Working With Snp Data From Ngs & Exon Sequencing

0

Entering edit mode

11.8 years ago

romsen ▴ 70

Hello,

I have access to SNP and genotype information from NGS data, particularly Exon-Seq reads of 56 samples. For every sample a variant file exists in two formats: (.gff3 and kind of tab delimited file). Data include e.g. rsID, pos, CHR, refAllele, quality Score...

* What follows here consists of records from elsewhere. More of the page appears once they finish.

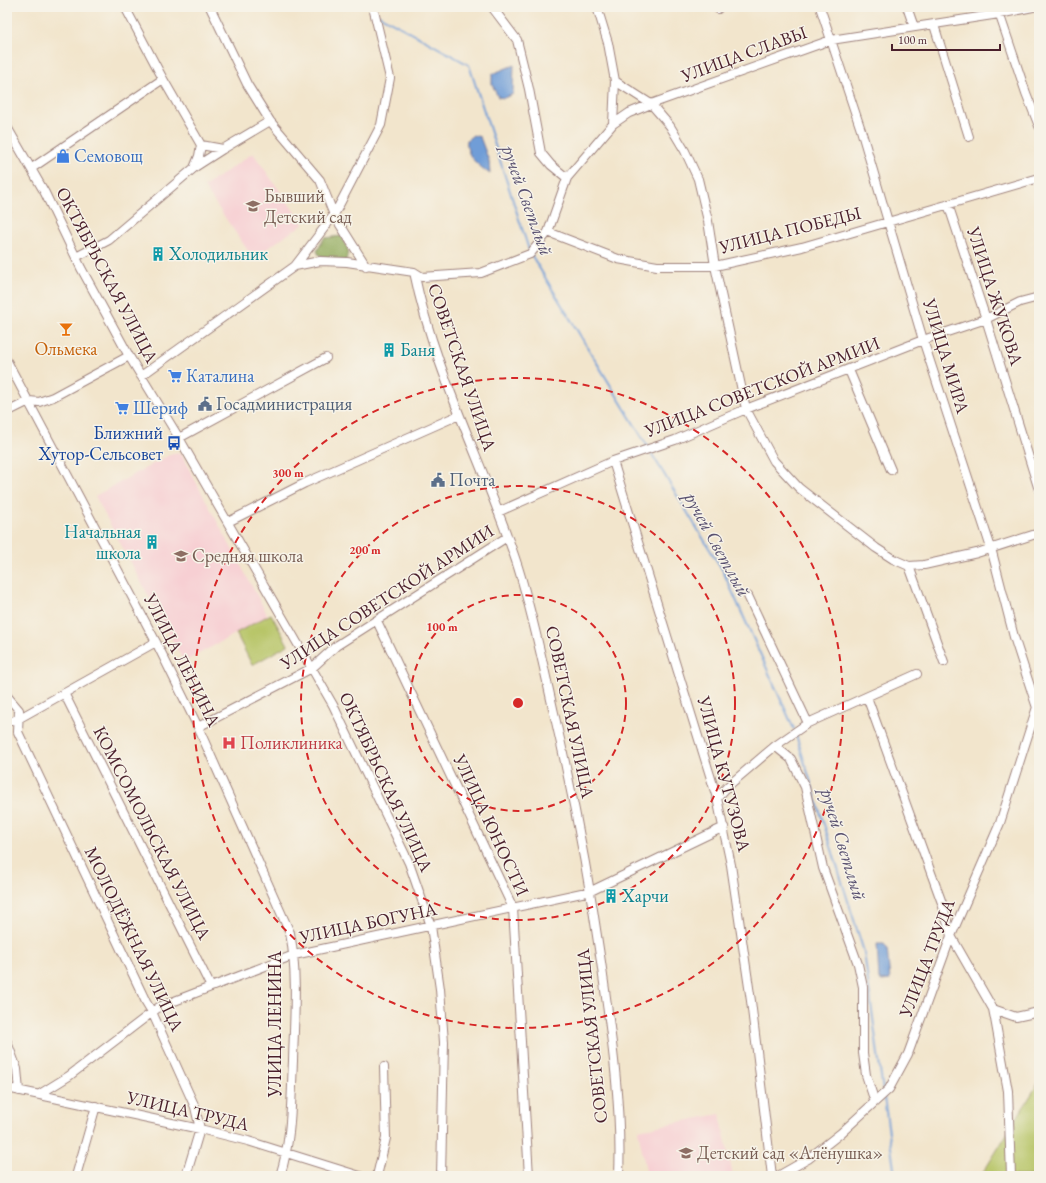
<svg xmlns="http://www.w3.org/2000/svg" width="1046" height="1183" font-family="'EB Garamond',serif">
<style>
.built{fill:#f7cfd3}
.green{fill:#b7c568;stroke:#80724a}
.forest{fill:#91aa5c;stroke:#6e6444}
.water{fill:#6f9dd7;stroke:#5c5e81}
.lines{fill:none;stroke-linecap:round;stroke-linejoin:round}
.stream{stroke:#6f9dd7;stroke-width:2}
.minor-casing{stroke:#9e827c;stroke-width:10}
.minor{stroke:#fff;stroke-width:8}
.ring{fill:none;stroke:#d62828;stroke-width:2;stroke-dasharray:7 5}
.labels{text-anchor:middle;stroke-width:3;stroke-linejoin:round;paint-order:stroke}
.street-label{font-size:18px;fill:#4a1f2b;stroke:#f7f3e8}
.shop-label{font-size:18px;fill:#366cbe;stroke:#f7f3e8;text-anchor:start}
.education-label{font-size:18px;fill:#785e54;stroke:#f7f3e8;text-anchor:start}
.culture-label{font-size:18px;fill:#0d838f;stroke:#f7f3e8;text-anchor:start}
.food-label{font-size:18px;fill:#c56008;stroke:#f7f3e8}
.service-label{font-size:18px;fill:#4e5e75;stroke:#f7f3e8;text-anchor:start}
.transit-label{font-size:18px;fill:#164399;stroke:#f7f3e8;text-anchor:end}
.health-label{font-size:18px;fill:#be3a42;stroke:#f7f3e8;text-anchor:start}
.water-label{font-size:19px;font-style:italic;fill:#595170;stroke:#f7f3e8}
.centre{fill:#d62828;stroke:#f7f3e8;stroke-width:2}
.ring-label{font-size:12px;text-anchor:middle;font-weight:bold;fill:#d62828;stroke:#f7f3e8;stroke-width:3;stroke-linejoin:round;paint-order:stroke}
</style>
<rect width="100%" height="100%" fill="#f7f3e8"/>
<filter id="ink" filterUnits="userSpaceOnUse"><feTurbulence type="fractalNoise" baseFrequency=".025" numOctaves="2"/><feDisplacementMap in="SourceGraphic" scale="8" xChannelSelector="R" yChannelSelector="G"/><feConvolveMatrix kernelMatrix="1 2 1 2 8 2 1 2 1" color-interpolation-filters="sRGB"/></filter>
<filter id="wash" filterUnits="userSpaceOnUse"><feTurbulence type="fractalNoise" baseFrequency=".012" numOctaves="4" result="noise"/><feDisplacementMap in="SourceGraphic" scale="16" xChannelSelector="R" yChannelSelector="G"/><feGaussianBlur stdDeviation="0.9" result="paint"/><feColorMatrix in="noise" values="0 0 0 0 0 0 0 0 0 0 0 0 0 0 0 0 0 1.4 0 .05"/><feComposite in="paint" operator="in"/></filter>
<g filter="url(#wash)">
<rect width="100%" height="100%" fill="#f2e5cc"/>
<!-- built -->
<path class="built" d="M253,153l50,71 -50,34 -49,-71z
M173,453l8,1 87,162 -84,46 -89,-166z
M720,1114l13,62h-86l-9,-46z"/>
<!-- green -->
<path class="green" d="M271,614l17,31 -36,20 -16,-32z
M1039,1082v94h-58z"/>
<!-- forest -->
<path class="forest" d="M342,236l7,16 -3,8h-8l-19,-5 -2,-4 7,-13z"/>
<!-- water -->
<path class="water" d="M514,65l-1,29 -9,4 -6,-1 -6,-13v-10z
M473,135l7,2 9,24 1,13c-12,-9 -25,-18 -23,-34z
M877,944h7l3,4 3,32 -8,1 -3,-2z"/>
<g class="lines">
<!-- stream -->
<path class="stream" d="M377,14l92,51 60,185
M532,256l116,191
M650,451l73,120 71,158
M796,735l68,217 19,139
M884,1097l11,79"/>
</g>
</g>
<g filter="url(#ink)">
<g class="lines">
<defs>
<path id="minor" d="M210,7l37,77 23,37 50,59 14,35 32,51
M492,7l25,33 12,49 12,64 10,12 16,13
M717,7l1,2
M820,7l41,123 62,210 68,208 23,89 25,77
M907,7l7,20
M997,7l29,86 13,33
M934,25l35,112
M615,81l36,23 19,22 15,25 13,28 10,42 7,45 31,143 28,52 25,27 77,60 17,11 16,7 15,-1 53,-12 62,-20
M613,124l16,-11 22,-9 180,-64 168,-26 34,-7
M7,127l38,66 36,75 48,88 50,82 154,267 76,158 22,63 9,63 4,53 -3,134
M201,145l22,4 47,-28
M195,167l28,-18
M32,168l131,-89
M948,204l38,115 53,171
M548,232l70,27 39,7h58l87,-19 237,-69
M76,257l33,-17 85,-72 5,-12 2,-11 -38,-66 -38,-72
M295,266l25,-5 27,1 67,10 8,5 59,-4 49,-19 18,-22 19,-54 46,-54 2,-43 -7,-38 -11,-36
M414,272c21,103 72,196 104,295 15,48 25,97 36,146 19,82 35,165 47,249 10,70 21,143 18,214
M7,361l149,281 42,85 92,206c8,42 4,86 3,128 -2,39 -1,78 -13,115
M849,370l42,100
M141,376l154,-110 39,-51 47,-90 9,-47 -17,-71
M7,412l22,-11 10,1 14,-5 76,-41
M179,438l147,-80
M613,461l104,337 14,67 20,136 21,175
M498,512l115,-51 62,-21 71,-31 177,-69 63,-21 34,-17 19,-5
M228,522l77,-39 154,-68
M909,566l35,96
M748,596l60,127
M377,621l136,287 16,268
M64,693l147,294
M7,696l12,14 -1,22 128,270 6,10 43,95 5,22 -14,47
M867,697l75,206 9,33 42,73 2,10 13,72 3,85
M7,722l11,-3 138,-77
M198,727l114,-59 24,-22 171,-109
M775,746l16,13 14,28 18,81 35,96 5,23v66l3,22 9,27
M717,798l11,-12 47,-40 33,-23 109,-49
M993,1009l23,8 23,-5
M7,1042l10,27 2,22
M7,1088l193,41 48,12 112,35
M40,1094l29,-18 90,-69 135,-52 297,-64 133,-64
M76,1176l20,-70
M377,1176l9,-38 -2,-71
M778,1176l30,-17 33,-26 48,-44 19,-35 43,-118 49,-113 37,-116"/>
</defs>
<!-- minor casing -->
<use href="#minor" class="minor-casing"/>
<!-- minor -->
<use href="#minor" class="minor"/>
</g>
</g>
<!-- distance rings -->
<g class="ring">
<circle cx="518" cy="703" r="108"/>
<circle cx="518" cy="703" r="217"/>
<circle cx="518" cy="703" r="325"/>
</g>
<!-- icons -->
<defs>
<symbol id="shop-bare" viewBox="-9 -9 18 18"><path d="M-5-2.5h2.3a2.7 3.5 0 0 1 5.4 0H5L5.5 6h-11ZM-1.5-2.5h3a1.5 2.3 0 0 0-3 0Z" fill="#3f7fe0" stroke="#f7f3e8" stroke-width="2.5" paint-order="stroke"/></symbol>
<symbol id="school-bare" viewBox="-9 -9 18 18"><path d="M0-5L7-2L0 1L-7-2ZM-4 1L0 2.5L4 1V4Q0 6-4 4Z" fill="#8d6e63" stroke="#f7f3e8" stroke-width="2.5" paint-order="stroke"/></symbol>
<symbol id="building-bare" viewBox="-9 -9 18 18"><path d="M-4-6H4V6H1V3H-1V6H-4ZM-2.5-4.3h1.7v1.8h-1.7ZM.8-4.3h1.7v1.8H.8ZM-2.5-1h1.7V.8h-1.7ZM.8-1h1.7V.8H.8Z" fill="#0f9aa8" stroke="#f7f3e8" stroke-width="2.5" paint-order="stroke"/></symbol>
<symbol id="bar-bare" viewBox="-9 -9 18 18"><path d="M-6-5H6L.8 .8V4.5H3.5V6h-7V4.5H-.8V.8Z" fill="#e8710a" stroke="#f7f3e8" stroke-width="2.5" paint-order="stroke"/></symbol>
<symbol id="supermarket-bare" viewBox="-9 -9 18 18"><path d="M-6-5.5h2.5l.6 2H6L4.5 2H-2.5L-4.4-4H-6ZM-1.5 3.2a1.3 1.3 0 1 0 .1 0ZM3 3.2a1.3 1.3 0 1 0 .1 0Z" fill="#3f7fe0" stroke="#f7f3e8" stroke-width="2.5" paint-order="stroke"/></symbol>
<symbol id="civic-bare" viewBox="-9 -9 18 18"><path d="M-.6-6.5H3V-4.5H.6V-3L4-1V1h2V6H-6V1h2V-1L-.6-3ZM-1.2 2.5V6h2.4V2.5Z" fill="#5c6f8a" stroke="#f7f3e8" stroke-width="2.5" paint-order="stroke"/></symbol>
<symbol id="bus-bare" viewBox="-9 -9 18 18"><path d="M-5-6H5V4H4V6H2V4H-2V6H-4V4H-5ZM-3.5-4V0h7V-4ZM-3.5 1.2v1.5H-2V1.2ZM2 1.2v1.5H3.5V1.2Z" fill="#1a4fb4" stroke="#f7f3e8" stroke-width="2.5" paint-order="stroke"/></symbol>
<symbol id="hospital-bare" viewBox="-9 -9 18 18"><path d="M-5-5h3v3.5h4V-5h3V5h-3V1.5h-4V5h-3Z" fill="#e0444e" stroke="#f7f3e8" stroke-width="2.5" paint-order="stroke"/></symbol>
</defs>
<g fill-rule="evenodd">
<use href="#shop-bare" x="53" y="146" width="20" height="20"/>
<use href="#school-bare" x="243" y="196" width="20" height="20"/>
<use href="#building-bare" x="148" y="244" width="20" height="20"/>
<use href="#bar-bare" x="56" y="319" width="20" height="20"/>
<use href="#building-bare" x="379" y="340" width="20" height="20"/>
<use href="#supermarket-bare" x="165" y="366" width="20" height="20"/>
<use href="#civic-bare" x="195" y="394" width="20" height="20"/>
<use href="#supermarket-bare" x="112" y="398" width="20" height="20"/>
<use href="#bus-bare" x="164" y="433" width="20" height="20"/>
<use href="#civic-bare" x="428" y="470" width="20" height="20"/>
<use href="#building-bare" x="142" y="532" width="20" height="20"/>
<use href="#school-bare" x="171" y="546" width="20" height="20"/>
<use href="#hospital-bare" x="219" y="733" width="20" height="20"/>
<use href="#building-bare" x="601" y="886" width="20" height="20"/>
<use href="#school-bare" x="676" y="1143" width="20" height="20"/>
</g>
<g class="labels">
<!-- street labels -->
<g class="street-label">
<text transform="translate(744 54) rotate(-20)" y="6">УЛИЦА СЛАВЫ</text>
<text transform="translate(790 230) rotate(-14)" y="6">УЛИЦА ПОБЕДЫ</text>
<text transform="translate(107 275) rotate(62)" y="6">ОКТЯБРЬСКАЯ УЛИЦА</text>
<text transform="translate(995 296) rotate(72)" y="6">УЛИЦА ЖУКОВА</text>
<text transform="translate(946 356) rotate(73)" y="6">УЛИЦА МИРА</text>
<text transform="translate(462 367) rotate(71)" y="6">СОВЕТСКАЯ УЛИЦА</text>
<text transform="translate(762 387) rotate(-21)" y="6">УЛИЦА СОВЕТСКОЙ АРМИИ</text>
<text transform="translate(387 597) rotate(-33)" y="6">УЛИЦА СОВЕТСКОЙ АРМИИ</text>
<text transform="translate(182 660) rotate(63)" y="6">УЛИЦА ЛЕНИНА</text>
<text transform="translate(570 712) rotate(78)" y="6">СОВЕТСКАЯ УЛИЦА</text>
<text transform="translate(724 774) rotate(75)" y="6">УЛИЦА КУТУЗОВА</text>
<text transform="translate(386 782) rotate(65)" y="6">ОКТЯБРЬСКАЯ УЛИЦА</text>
<text transform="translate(491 825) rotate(65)" y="6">УЛИЦА ЮНОСТИ</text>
<text transform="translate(152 833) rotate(63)" y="6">КОМСОМОЛЬСКАЯ УЛИЦА</text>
<text transform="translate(368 923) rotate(-12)" y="6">УЛИЦА БОГУНА</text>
<text transform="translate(134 939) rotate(64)" y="6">МОЛОДЁЖНАЯ УЛИЦА</text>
<text transform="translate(927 958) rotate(-69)" y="6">УЛИЦА ТРУДА</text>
<text transform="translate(275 1024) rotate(-90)" y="6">УЛИЦА ЛЕНИНА</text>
<text transform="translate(592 1036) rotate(-96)" y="6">СОВЕТСКАЯ УЛИЦА</text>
<text transform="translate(188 1111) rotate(13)" y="6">УЛИЦА ТРУДА</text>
</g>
<!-- shop labels -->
<g class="shop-label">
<text x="74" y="162">Семовощ</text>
<text x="186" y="382">Каталина</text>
<text x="133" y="414">Шериф</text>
</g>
<!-- education labels -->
<g class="education-label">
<text x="264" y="202">Бывший<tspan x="264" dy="21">Детский сад</tspan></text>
<text x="192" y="562">Средняя школа</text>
<text x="697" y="1159">Детский сад «Алёнушка»</text>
</g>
<!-- culture labels -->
<g class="culture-label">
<text x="169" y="260">Холодильник</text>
<text x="400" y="356">Баня</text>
<text x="141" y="538" text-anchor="end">Начальная<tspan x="141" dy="21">школа</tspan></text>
<text x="622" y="902">Харчи</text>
</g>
<!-- food labels -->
<g class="food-label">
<text x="66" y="355">Ольмека</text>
</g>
<!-- service labels -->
<g class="service-label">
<text x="216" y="410">Госадминистрация</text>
<text x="449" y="486">Почта</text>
</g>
<!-- transit labels -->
<g class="transit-label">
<text x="163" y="439">Ближний<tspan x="163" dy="21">Хутор-Сельсовет</tspan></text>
</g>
<!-- health labels -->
<g class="health-label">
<text x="240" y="749">Поликлиника</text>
</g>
<!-- water labels -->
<g class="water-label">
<text transform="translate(528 200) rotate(70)" y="7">ручей Светлый</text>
<text transform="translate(718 544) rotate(61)" y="7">ручей Светлый</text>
<text transform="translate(844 844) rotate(73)" y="7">ручей Светлый</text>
</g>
</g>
<circle cx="518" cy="703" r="6" class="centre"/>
<g class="ring-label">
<text x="288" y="477">300 m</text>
<text x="365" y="554">200 m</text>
<text x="442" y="631">100 m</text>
</g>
<!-- margin -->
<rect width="1046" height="1183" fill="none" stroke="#f7f3e8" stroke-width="24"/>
<!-- scale -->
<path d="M892 44v6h108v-6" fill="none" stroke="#4a1f2b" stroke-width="2"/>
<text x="898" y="44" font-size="12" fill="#4a1f2b" stroke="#f7f3e8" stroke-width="3" paint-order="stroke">100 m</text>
</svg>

This means 56 files each with more than 400.000 SNPs. I know several tools for SNP data processing (plink, imputation stuff) but have no idea how to use them for this kind of data. Perhaps you can help me and suggest some tools to create eg. ped/map files or generally one genotype file for 56 samples of selected or all SNPs.

Are there standardized tools, at all? Or one has to use R, Unix &Perl commands to cut, combine and work with such data?

Thanks

snp sequencing ngs • 3.5k views

ADD COMMENT • link updated 2.1 years ago by Ram 45k • written 11.8 years ago by romsen ▴ 70

1

Entering edit mode

Before getting into file conversion etc., What do you want to do with these data? Are these diseased individuals? Are you just trying to learn about NGS variant analyses? With a few more details you will get the answer you are looking for.

ADD REPLY • link 11.8 years ago by Zev.Kronenberg 12k

1

Entering edit mode

precisely. first comes the "what?", and then the "how?". and not in the other way round.

ADD REPLY • link 11.8 years ago by Jorge Amigo 14k

0

Entering edit mode

Can you post a snippet of the tab delimited file so we can see how it's structured? It could be VCF (though you'd likely have noticed the header). BTW, you can convert GFF3 into VCF (see this thread: Converting a SNP GFF3 file to VCF format) and then convert that into .ped and .map with vcftools if nothing else.

ADD REPLY • link updated 6.4 years ago by Ram 45k • written 11.8 years ago by Devon Ryan 105k

Ram · Answer 1 · 2013-10-10

I find Zev's comment very important, as it's not that rare to find people coming to you with NGS data, eyes wide open, even sweating by the challenge they're facing, and asking: "now, what?". the high-throughput genotyping field has already defined some very interesting approaches for extracting association and linkage knowledge from such amount of data, but the one of the most interesting strengths of NGS may the variant discovery capability, that allows us to work with really rare variants but in very large numbers. first you'll have to think what question do you want to ask to your data, and then you'll have to find out how to build that question on a computer. in fact, the question should have been defined before deciding going into NGS, but that'd be another story.

If you are talking about how to deal with .gff3 variants (are we talking about SOLiD LifeScope's?) the best suggestion I can think of is to annotate them (with ANNOVAR for instance), which will allow you to deal with them later as tabulated files with enriched information. and if you want to get knowledge from all those (and the newly generated ones) tabulated files at once, instead of extracting the information sample by sample yes, you will definitely need to create a tool to process them. if it's just for simple operations like combining, merging, overlapping,... scripting would do. if you want to go beyond that, extracting conclusions from statistical inferences, then you'll certainly would have to think about dirtying your hands with R.